5. The ecological restoration method of a channel renovation project according to claim 4,The water flow obliquely rushes to protect the scouring depth of the bank slope to pass throughCalculation, in the formula: Δ h_pThe local depth from the river bottom; alpha is the intersection angle of the water flow direction and the bank slope; m is the coefficient of the side slope on the upstream surface of the protective building; d is the calculated grain diameter of the soil at the toe of the slope, and 0.02m is taken; v is_jIs the local scouring flow rate of the water flow.

6. The ecological restoration method of channel renovation project according to claim 4, characterized in that the partial scouring flow rate of the water flow passes throughCalculation, in the formula: b is₁The distance from the edge of the river channel to the toe is the width of the river beach; q₁Design flow through the beach section; h₁The beach water depth; eta is the water flow velocity distribution uneven coefficient.

7. the ecological restoration method of channel renovation project according to claim 1, characterized in that in step 6, longitudinal cofferdams and upstream and downstream transverse cofferdams are built at the river section where the cofferdams need to be built for construction in the construction period, if both banks have the reinforcing and reconstruction project, the longitudinal cofferdams are adopted to firstly surround the upstream and downstream of one bank for construction, after the construction is finished, the upstream and downstream cofferdams are removed, the upstream and downstream cofferdams of the other bank are built, and the project construction of the other bank is carried out; during construction, the cofferdam of each construction section is built according to construction requirements, the cofferdam moves towards the downstream section by section, and accumulated water, rainwater and the like in a foundation pit are pumped and drained to a channel through a water pump after being converged into a centralized drainage ditch.

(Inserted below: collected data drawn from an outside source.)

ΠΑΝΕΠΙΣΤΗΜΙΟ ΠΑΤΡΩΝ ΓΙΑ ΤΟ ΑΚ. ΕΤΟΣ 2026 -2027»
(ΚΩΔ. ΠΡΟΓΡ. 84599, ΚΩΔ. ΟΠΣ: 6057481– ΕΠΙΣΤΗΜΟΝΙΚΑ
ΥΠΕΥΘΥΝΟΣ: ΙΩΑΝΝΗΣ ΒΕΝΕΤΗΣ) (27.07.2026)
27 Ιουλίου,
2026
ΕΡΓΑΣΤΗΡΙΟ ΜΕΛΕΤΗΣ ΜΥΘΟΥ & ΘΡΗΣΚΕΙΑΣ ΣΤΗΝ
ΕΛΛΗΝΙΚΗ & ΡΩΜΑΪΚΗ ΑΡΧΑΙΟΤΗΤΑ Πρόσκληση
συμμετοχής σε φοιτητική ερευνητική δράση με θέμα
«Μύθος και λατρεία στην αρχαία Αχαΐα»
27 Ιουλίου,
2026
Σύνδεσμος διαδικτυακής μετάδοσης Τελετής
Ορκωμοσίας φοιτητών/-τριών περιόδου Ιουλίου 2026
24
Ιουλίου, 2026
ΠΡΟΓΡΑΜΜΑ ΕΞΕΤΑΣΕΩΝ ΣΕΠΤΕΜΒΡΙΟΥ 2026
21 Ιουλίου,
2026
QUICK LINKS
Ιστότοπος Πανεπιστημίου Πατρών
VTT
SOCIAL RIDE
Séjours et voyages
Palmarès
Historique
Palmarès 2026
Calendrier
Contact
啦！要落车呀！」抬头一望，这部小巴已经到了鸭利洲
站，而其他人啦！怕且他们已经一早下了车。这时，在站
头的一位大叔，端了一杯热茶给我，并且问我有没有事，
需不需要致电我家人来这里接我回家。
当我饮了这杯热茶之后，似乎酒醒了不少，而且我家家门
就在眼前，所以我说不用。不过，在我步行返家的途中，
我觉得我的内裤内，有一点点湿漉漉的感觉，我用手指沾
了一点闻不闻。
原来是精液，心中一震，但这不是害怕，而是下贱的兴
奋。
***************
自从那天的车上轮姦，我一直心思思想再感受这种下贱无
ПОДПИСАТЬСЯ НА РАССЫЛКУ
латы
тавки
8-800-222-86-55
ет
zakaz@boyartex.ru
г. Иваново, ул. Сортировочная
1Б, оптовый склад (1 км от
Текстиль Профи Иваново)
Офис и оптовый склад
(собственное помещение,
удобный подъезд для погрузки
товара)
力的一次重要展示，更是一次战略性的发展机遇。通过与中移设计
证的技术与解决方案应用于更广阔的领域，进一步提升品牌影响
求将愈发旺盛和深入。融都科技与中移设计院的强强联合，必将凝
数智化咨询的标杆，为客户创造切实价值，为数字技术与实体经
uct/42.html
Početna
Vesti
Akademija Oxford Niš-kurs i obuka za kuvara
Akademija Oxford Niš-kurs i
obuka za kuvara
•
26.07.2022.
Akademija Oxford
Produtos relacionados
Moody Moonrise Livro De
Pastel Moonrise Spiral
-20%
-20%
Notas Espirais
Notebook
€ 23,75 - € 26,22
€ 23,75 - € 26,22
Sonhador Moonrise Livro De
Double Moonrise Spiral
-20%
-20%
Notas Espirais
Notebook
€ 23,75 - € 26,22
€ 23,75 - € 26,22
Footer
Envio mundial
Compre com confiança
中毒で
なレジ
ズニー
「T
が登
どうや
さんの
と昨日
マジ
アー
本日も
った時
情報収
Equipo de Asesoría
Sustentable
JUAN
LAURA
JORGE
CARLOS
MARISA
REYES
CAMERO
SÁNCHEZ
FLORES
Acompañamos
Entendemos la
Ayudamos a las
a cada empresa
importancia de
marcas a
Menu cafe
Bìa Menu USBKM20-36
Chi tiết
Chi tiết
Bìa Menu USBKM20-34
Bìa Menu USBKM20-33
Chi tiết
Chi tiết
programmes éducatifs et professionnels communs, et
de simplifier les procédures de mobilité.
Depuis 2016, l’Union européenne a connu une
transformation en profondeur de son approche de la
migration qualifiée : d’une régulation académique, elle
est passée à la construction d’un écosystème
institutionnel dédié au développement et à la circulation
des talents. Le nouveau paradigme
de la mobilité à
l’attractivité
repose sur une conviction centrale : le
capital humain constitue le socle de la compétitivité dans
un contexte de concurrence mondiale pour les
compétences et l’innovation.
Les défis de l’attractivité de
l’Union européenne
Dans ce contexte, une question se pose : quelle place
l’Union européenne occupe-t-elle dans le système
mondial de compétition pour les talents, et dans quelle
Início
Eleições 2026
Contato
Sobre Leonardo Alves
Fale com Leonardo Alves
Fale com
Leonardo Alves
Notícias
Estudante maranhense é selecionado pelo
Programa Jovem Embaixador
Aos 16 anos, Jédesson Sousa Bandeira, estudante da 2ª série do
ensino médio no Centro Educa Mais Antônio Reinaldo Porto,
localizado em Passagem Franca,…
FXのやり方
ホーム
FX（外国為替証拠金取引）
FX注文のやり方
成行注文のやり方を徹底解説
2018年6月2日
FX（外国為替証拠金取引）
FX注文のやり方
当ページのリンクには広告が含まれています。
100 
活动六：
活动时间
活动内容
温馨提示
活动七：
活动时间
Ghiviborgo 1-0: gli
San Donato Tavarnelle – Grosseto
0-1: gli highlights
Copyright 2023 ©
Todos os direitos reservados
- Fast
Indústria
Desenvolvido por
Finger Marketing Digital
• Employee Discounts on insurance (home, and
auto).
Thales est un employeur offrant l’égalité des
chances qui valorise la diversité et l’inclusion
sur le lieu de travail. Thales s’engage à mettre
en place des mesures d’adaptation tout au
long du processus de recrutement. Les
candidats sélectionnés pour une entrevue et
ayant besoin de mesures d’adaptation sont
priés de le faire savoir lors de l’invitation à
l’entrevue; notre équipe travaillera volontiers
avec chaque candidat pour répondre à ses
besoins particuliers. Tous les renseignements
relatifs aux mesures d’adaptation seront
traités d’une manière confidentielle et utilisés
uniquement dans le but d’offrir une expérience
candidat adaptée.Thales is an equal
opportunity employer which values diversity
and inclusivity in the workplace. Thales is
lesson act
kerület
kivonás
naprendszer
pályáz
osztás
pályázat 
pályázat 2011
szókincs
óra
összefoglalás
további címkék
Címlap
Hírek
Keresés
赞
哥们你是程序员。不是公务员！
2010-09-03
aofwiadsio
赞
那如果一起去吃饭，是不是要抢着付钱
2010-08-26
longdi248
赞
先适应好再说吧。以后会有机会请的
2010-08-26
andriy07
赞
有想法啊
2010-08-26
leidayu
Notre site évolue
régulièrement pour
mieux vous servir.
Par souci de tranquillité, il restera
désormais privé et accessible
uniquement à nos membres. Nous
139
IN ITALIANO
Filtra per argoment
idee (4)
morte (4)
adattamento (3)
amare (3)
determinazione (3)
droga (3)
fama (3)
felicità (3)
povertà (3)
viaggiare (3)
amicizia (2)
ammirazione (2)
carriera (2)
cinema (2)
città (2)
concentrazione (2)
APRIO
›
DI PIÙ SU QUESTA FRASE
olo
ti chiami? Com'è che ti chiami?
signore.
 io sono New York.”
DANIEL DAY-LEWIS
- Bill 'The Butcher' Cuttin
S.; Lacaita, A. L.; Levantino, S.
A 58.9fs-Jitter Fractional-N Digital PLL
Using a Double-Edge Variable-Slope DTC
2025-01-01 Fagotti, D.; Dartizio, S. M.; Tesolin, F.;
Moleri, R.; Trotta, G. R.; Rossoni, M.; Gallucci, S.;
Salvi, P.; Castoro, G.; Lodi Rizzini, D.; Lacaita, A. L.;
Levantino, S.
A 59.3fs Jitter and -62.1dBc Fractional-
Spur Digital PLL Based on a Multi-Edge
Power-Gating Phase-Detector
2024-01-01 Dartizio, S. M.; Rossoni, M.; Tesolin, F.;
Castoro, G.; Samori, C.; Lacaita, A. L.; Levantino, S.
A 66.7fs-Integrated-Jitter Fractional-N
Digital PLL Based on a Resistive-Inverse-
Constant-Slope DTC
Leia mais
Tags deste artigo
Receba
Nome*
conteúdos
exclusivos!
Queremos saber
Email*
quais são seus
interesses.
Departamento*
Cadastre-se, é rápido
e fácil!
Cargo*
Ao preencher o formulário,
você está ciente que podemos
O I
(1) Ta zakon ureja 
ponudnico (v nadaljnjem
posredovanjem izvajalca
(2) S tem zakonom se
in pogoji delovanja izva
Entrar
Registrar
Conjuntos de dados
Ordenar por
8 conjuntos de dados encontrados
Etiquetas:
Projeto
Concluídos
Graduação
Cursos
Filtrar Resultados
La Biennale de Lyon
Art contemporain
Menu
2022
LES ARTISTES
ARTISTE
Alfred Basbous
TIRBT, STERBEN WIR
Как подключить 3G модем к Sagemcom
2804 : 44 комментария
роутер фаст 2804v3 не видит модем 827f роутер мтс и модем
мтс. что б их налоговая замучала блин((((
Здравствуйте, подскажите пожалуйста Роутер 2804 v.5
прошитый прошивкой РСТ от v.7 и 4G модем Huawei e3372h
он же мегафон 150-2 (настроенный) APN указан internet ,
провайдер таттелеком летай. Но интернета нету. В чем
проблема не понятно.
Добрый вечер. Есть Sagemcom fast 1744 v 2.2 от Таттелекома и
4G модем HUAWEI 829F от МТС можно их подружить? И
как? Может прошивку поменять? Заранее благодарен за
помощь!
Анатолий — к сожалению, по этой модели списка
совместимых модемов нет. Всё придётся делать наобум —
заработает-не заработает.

8. The ecological restoration method of channel renovation project according to claim 1, wherein the ecological cured slope protection further comprises the steps of:

a. carrying out sectional cofferdam or local cofferdam precipitation on the target channel;

b. Clearing up a channel side slope, clearing away rubbish and weeds, setting out the line and primarily shaping according to design requirements, and clearing the redundant floating soil into a riverbed;

c. adding water and a channel repairing agent according to a certain water-cement ratio, and stirring into slurry for later use;

d. Calculating the amount of the prescription according to the thickness of the bottom mud of the riverbed, the width of the riverbed and the working radius of the excavator, and adding the prepared slurry according to the amount of the prescription and the amount of the designed material;

e. fully stirring and mixing, standing for 3 hours, sticking the mixed bottom mud on a river slope after 3 hours, wherein the thickness of the single slope sticking is based on the standard that the mixed bottom mud does not slide and flow, and if the design standard thickness is larger than the thickness of the single slope sticking, constructing in two days;

f. Leveling the slope surface and maintaining, wherein the maintenance is mainly to keep the slope surface moist;

g. Covering vegetation, laying lawn or spraying grass seeds.

9. The ecological restoration method of a channel renovation project according to claim 1, characterized in that the method further comprises: and determining the earthquake motion peak acceleration of the engineering area to judge whether to carry out earthquake-proof design.